In the light of recent studies, we hypothesized that aspirin might have the functions to regulate the expression of iron transport proteins and then affect cellular iron levels. To test this hypothesis, we investigated the effects of aspirin on expression of iron uptake protein transferrin receptor 1 (TfR1), iron release protein ferroportin 1 (Fpn1) and iron storage protein ferritin using Western blot analysis and on tumor necrosis factor (TNF)-αlpha, interleukin (IL)-6, interleukin (IL)-10 and hepcidin using quantitative real-time PCR in BV-2 microglial cells treated with lipopolysaccharides (LPS). We found that aspirin significantly down-regulated TfR1, while also up-regulated Fpn1 and ferritin expressions in BV-2 microglial cells in vitro.
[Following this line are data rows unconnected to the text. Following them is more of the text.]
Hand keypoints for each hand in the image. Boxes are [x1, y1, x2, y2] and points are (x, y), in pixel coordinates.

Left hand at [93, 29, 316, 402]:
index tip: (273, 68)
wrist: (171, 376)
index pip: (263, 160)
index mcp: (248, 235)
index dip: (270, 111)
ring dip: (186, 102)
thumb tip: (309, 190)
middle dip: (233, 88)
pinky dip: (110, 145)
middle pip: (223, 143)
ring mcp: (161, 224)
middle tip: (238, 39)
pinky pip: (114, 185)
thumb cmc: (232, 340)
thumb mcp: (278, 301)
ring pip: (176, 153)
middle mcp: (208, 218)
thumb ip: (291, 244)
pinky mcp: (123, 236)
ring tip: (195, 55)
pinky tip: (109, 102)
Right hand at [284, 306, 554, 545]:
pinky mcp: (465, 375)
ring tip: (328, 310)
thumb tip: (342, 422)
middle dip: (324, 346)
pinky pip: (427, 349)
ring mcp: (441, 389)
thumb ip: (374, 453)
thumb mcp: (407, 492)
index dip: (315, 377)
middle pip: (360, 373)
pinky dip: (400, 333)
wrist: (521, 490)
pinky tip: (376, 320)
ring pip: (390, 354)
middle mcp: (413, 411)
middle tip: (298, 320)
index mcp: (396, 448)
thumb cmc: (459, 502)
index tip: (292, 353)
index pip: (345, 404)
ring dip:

We also showed that TfR1 and Fpn1 expressions were significantly higher, while ferritin contents, IL-6, TNF-alpha and hepcidin mRNA levels were lower in cells treated with aspirin plus LPS than those in cells treated with LPS only. We concluded that aspirin has a negative effect on cell iron contents under 'normal' conditions and could partly reverse LPS-induced-disruption in cell iron balance under in vitro inflammatory conditions. Our findings also suggested that hepcidin might play a dominant role in the control of TfR1 expression by aspirin in the cells treated with LPS.